UConn’s work to restore the long-shuttered downtown Hartford Times building for its new downtown campus has been recognized with a prestigious historic preservation award.
The Connecticut Trust for Historic Preservation presented an Award of Merit this month to the University and the contractors who worked on the facade of the building, which has housed the UConn Hartford campus since summer 2017.
“The restoration demonstrates that preserving civic buildings can help revitalize Connecticut’s cities, while promoting interest in their history and culture,” the organization said in the announcement of its award, which was presented to UConn in early April.
The structure and its Beaux-Arts facade were built in 1920 to house the Hartford Times, becoming a downtown landmark whose visitors over the decades included four U.S. presidents who spoke from its terrace to crowds amassed on Prospect Street.
The newspaper closed in 1976, and the building was used for a time by the City of Hartford, but had been vacant and in increasingly poor condition before UConn signed agreements in 2014 to move operations from its West Hartford campus to the downtown site.
With its soaring granite columns, marble steps, and massive oak doors – all salvaged from a Manhattan church by the original architect, Donn Barber – the Hartford Times facade and portico were still impressive, albeit in dire need of restoration and stabilization.
UConn hired Robert A.M. Stern Architects LLP, a renowned architectural firm headed by Robert A.M. Stern, former dean of the Yale of School of Architecture, to design the complex project.
It included not only determining how to return the old Hartford Times facade to its former glory, but also designing a roughly 140,000-square-foot addition that would complement the neoclassical design while providing modern-day features and amenities needed by a world-class research university.
The work also included stabilizing the facade and intricate murals on the portico walls, and repairing and replacing brick, granite and terracotta in several places as needed. The University and the architects were so committed to authenticity that they even replaced broken or missing roof tiles with the same kind of curved Spanish tiles – still made by the same company – that were used in the original construction.

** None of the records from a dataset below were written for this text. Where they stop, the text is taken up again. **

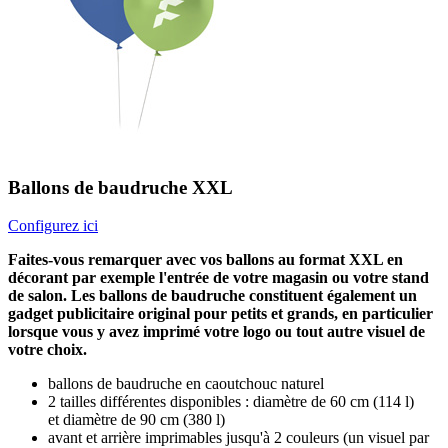
Ballons de baudruche XXL
Configurez ici
Faites-vous remarquer avec vos ballons au format XXL en
décorant par exemple l'entrée de votre magasin ou votre stand
de salon. Les ballons de baudruche constituent également un
gadget publicitaire original pour petits et grands, en particulier
lorsque vous y avez imprimé votre logo ou tout autre visuel de
votre choix.
ballons de baudruche en caoutchouc naturel
2 tailles différentes disponibles : diamètre de 60 cm (114 l)
et diamètre de 90 cm (380 l)
avant et arrière imprimables jusqu'à 2 couleurs (un visuel par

“We are grateful for all the interest and support we received from the State, the City of Hartford, and neighboring institutions and businesses that made this restoration possible,” says Laura Cruickshank, UConn’s university architect. “Everyone worked together, and the result is a restored iconic building that houses a vibrant academic program.”
In addition to the University of Connecticut and RAMSA, the Connecticut Trust for Historic Preservation Merit Award also honors the partners with whom they worked on the project: HB Nitkin Group; Whiting-Turner Contracting Co.; Wiss, Janney, Elstner Associates Inc.; Robert A.M. Stern Interiors; Robert Silman Associates; Kohler Ronan LLC; BSC Group; Haley & Aldrich Inc.; Atelier Ten; ABD Engineering & Design Inc.; Philip R. Sherman; Page/SST Planners; and Ricca Design Studios.
At the same awards event, the Connecticut Trust for Historic Preservation also honored UConn donors George Malkemus and Anthony Yurgaitis, who along with their Arethusa Farm have raised more than $522,000 to support scholarships for students in UConn’s College of Agriculture, Health, and Natural Resources.
Malkemus and Yurgaitis received the special Trustees’ Award for Stewardship for their reclamation and reactivation of the Litchfield-based farm.
With help from UConn’s agriculture experts, they have built an internationally renowned herd and dairy business that includes a line of premium dairy products, as well as Arethusa al Tavolo Restaurant and Arethusa a Mano bakery in Bantam.
Malkemus and Yurgaitis are also the top leaders of the Manolo Blahnik shoe company, and have raised $522,202 for College of Agriculture, Health, and Natural Resources scholarships since 2015, with sample sales of the high-end shoes at reduced prices at special events statewide, including as recently as February at UConn Storrs.
The historic stewardship award recognizes their work to preserve 300 acres of agricultural land at Arethusa Farm with numerous historic houses and barns, and to rehabilitate historic commercial buildings in the village of Bantam.